Buying talent is unique, it’s not like buying production or even creative services.
Part 1. Detailed below are some useful observations that may help:
‘Long-term brand association’
The contractual commitment for a ‘star’ or brand ambassador often starts with a 3yr / 5yr initial agreement, but often with the potential for extensions if successful. Some can stretch into lifetime associations (even when you don’t want them to!) so the importance of getting it right can be critical for a brand.
The customer’s perception of these ‘stars’ can evolve quickly (up and down!) depending on many factors including; a new movie, no. 1 single, sports success, etc. It can often feel like more of a bet than a traditional purchase, but you should think of it as a calculated long-term investment.
‘Do they want to work with you?’
The difference in the cost of a ‘star’ who wants to work on your brand versus those who don’t, can be significant. Matching someone who is already an advocate or user of your product can really help. But also think about how you can persuade them; what can they learn from you? They may have aspirations to launch their own drinks/beauty products in the future and may be open to accept a lower fee for an opportunity to learn more about the industry.
‘The diva mentality’
The nature of a star’s personality often means they have high aspirations and self-confidence! This can make it difficult when trying to group ‘stars’ together in your planning. You may turn up at the negotiating table with an idea of who the comparable ‘stars’ might be (i.e. you’ve clustered them as a rising ‘star’) for them to insist that they are, or have the potential to be an icon within the timeframe of your contract.
‘Don’t be overly influenced by social media’

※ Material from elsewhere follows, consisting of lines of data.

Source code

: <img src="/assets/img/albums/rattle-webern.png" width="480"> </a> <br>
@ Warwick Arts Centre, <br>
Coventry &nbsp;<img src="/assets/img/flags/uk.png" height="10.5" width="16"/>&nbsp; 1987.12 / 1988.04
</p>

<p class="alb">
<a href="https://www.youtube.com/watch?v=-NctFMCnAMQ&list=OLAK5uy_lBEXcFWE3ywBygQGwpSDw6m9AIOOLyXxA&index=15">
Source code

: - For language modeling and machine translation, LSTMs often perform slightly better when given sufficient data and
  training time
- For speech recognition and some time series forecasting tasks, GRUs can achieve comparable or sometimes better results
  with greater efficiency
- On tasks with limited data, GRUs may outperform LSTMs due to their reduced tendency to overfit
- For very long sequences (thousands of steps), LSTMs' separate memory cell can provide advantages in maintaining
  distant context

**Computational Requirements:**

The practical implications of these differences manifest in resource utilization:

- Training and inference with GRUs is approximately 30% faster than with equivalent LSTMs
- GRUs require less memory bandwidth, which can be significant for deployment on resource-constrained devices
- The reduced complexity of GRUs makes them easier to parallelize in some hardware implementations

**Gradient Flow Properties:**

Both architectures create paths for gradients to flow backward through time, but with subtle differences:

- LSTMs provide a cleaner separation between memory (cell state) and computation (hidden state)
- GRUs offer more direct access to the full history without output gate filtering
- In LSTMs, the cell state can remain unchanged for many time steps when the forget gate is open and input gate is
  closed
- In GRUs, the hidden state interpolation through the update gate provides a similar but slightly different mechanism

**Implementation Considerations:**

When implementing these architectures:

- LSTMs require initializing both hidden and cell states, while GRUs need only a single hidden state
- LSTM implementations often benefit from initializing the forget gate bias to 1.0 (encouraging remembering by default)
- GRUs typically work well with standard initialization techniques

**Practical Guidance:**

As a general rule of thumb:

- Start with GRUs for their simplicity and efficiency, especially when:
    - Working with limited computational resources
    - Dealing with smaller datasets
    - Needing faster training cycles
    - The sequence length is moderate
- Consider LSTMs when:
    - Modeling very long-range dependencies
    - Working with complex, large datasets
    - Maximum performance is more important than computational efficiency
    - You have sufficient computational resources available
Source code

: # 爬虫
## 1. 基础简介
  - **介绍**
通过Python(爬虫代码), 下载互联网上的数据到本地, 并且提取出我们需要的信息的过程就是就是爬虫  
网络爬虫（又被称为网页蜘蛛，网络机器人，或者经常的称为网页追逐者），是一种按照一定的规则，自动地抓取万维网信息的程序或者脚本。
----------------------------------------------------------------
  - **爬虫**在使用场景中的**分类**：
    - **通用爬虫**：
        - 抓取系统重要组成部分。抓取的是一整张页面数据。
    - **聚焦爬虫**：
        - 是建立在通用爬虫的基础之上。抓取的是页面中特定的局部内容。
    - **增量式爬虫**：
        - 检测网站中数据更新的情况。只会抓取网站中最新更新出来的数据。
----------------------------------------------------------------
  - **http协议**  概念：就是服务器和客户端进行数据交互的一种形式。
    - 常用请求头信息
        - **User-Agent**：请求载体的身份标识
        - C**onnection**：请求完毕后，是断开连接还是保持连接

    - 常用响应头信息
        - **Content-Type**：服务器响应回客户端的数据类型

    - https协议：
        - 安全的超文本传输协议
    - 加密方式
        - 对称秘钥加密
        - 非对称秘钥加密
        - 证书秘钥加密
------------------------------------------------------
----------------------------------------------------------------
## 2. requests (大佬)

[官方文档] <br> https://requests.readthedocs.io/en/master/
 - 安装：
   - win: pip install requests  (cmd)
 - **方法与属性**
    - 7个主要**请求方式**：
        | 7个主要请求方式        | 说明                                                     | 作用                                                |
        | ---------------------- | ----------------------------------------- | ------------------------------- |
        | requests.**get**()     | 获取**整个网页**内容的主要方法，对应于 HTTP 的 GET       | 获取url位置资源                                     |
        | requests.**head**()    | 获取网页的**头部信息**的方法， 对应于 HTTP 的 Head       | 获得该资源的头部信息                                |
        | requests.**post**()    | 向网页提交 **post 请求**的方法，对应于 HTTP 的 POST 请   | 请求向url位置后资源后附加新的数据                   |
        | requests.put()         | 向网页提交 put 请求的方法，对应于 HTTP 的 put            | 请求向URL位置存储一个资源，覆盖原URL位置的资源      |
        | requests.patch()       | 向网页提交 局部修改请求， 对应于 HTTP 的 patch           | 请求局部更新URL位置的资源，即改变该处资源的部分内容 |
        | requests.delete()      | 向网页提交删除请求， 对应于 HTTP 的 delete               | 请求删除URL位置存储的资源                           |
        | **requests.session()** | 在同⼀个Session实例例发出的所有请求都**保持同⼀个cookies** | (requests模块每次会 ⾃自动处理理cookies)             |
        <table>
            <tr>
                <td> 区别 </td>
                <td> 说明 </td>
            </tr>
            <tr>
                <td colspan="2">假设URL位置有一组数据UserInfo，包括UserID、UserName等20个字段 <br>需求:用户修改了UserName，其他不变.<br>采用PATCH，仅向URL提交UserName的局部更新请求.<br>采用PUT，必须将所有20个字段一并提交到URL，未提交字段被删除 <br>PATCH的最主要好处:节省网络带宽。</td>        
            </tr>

Social media followings are heavily skewed to the younger ‘stars’. Factor in this reach and engagement, but don’t forget the more established but older ‘stars’ may have greater resonance with your target audience. This is particularly important when evaluating influencers:
It’s now common for the ‘stars’ to have many brand associations. Ask whether their other brand associations (and in some instances their own brands!) compliment yours? Can you be sure that they will not compete with you in the future?
‘Local vs. Global’
Will a single global ‘star’ be more effective than spreading your budget wider across regional ‘stars’? Will a global ‘star’ be happy to be replaced in the ads of some markets if this makes sense for your brand? Does the ‘star’ have the same appeal in your key markets?
Part 2. So, how can you improve the chances of getting it right when sourcing talent?
1) Be clear on your marketing objectives and ensure the talent complements this on every level.
2) Define an operating process that works for your needs with clear roles and responsibilities
3) Appoint a good Talent Partner to support you.
“Ross and I worked closely to review the Talent and Production categories at Coty Inc. and made significant headway in improving the approach to Talent sourcing. Specifically, agreeing clear roles and responsibilities and setting the right budgets parameters is now helping us engage with Brand and Finance teams in the Strategic Planning phase and adding significant value in our appointment of Talent”. Daniel Taboada – Procurement Global Category Leader: Content, Coty Inc.
So, when sourcing ‘stars’ to elevate your brand – build the right project team, establish a way of working and ask the right questions. This will give you the opportunity to select the right talent and the foundation to establish a strong and memorable partnership that gets the attention of the audience but will also deliver against your business objectives.